Kasih Sayang Allah Dibalik Pemilihan Kalimat dalam Al-Qur’an

emakin dalam mengarungi keluasan ilmu Al-Qur’an, kita
akan semakin merasakan kasih sayang Allah yang begitu
besar kepada hamba-Nya.
Kali ini kita akan membuka kembali rahasia dibalik
bentuk kalimat dalam Al-Qur’an.
Ketika membahas tentang adzab, Allah swt Berfirman,
وَمَا كُنَّا مُهْلِكِي الْقُرَى إِلَّا وَأَهْلُهَا ظَالِمُونَ
“Dan tidak pernah Kami Membinasakan (penduduk) negeri;
kecuali penduduknya melakukan kezaliman.” (QS.Al-
Qashas:59)
Sekilas ayat ini terlihat biasa saja, bahwa Allah akan
Membinasakan suatu negeri karena kedzaliman mereka.
Namun jika kita perhatikan, ayat ini menggunakan
bentuk Jumlah Ismiyah. Dan salah satu makna dari
penggunaan bentuk kalimat ini adalah “permanen” dan
“dilakukan terus menerus”.
Seakan ayat ini ingin menyampaikan bahwa Allah tidak
akan Membinasakan suatu negeri kecuali jika kedzaliman
telah mendarah daging dalam masyarakat itu.
Pada ayat lain Al-Qur’an juga menggunakan bentuk
kalimat ini. Seperti Firman-Nya,
فَأَخَذَهُمُ الطُّوفَانُ وَهُمْ ظَالِمُونَ
“Kemudian mereka dilanda banjir besar, sedangkan
mereka adalah orang-orang yang zalim.” (QS.Al-
Ankabut:14)
Berbeda dengan ayat yang menceritakan tentang
istighfar dan taubat. Ketika berbicara tentang hal
ini, Al-Qur’an Menggunakan Jumlah Fi’liyah yang
bermakna “dilakukan beberapa kali” (tidak terus
menerus). Seperti dalam Firman-Nya,
وَمَا كَانَ اللّهُ مُعَذِّبَهُمْ وَهُمْ يَسْتَغْفِرُونَ
“Dan tidaklah (pula) Allah akan menghukum mereka,
sedang mereka (masih) memohon ampunan.” (QS.Al-
Anfal:33)
Walaupun kata Istighfar dalam ayat ini menggunakan
Fi’il Mudhori’ (yang artinya senantiasa dilakukan)

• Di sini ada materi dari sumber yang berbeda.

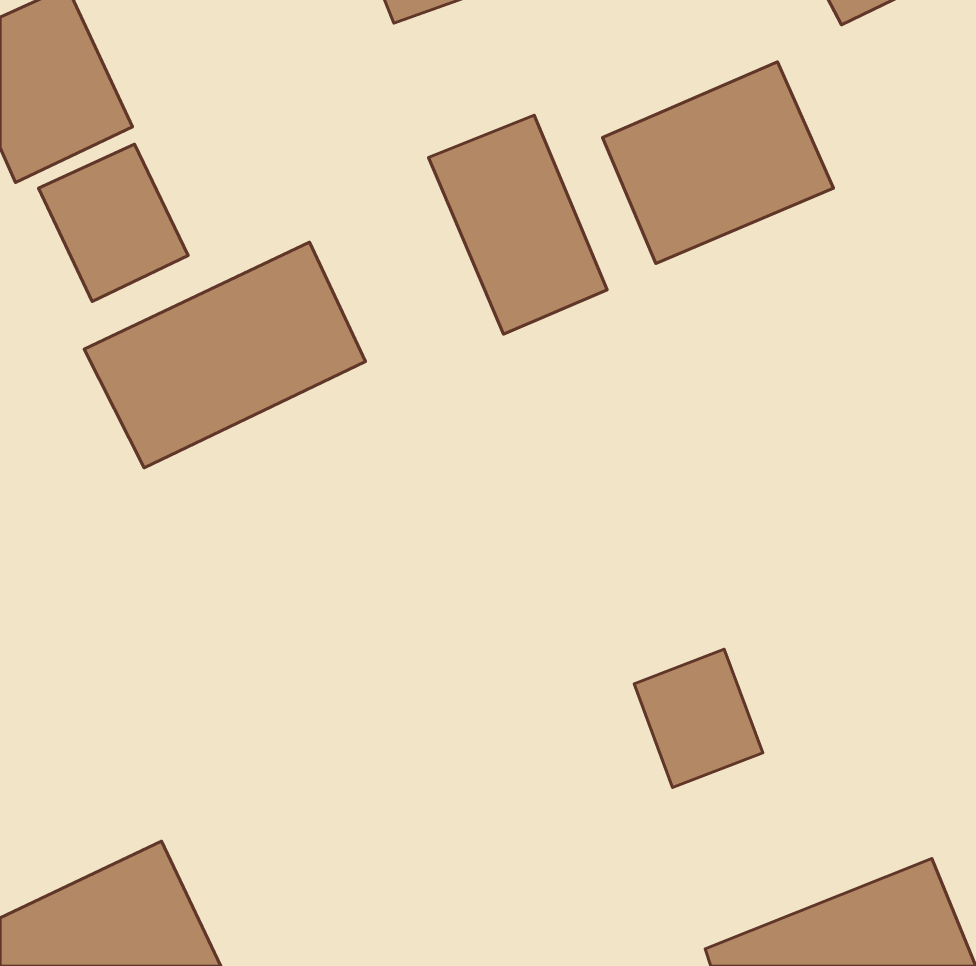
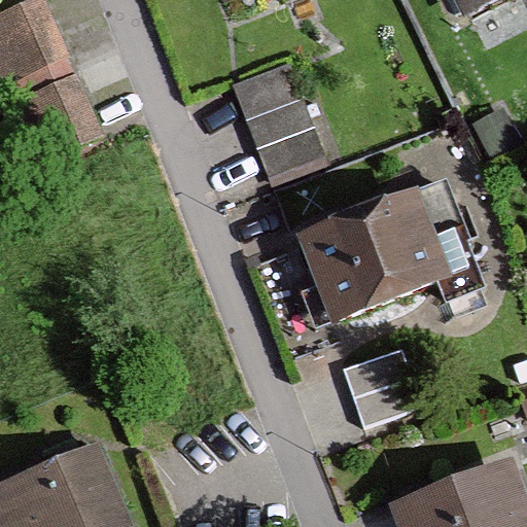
building: [603,62,834,263] -> none
building: [84,242,366,468] -> none
building: none -> [288,184,481,324]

namun bentuk kalimatnya menggunakan Jumlah Fi’liyah
(tidak menggunakan jumlah ismiyah yang artinya
permanen) yang menunjukkan bahwa Allah tidak akan
menghukum suatu kaum jika masih ada yang beristighfar
walaupun tidak terus menerus dilakukan.
Kesimpulan dari dua bentuk ayat ini adalah :
Ketika berbicara tentang adzab, Allah tidak akan
Menurunkannya kecuali kedzaliman telah menjadi
kebiasaan yang permanen dalam masyarakat itu.
Namun ketika berbicara tentang mencabut adzab, Allah
akan Menyingkirkan adzab itu dari kaum yang “masih”
beristighfar.
Bahkan dalam sebuah riwayat, pernah suatu hari Allah
Ingin Membinasakan satu desa karena kedzaliman mereka.
Lalu ada seorang anak kecil dari penduduk desa itu
yang membaca Alfatihah. Dan karena bacaan seorang anak
ini, adzab itu dicabut dari seluruh masyarakat desa
tersebut.
Kemudian dalam contoh ayat lainnya, ketika berbicara
tentang adzab, Al-Qur’an mengkhususkan untuk orang-
orang yang Dikehendaki Allah. Sementara ketika
berbicara tentang rahmat, Allah tidak membatasinya
kepada siapapun karena rahmat-Nya meliputi segala
sesuatu.
قَالَ عَذَابِي أُصِيبُ بِهِ مَنْ أَشَاء وَرَحْمَتِي وَسِعَتْ كُلَّ شَيْءٍ
(Allah) Berfirman, “Siksa-Ku akan Aku Timpakan kepada
siapa yang Aku Kehendaki dan rahmat-Ku meliputi segala
sesuatu.” (QS.Al-A’raf:156)
Betapa besar kecintaan Allah kepada hamba-hamba-Nya.
Semoga kita termasuk orang-orang yang mendapat
Keridhoan-Nya di Hari Pembalasan kelak.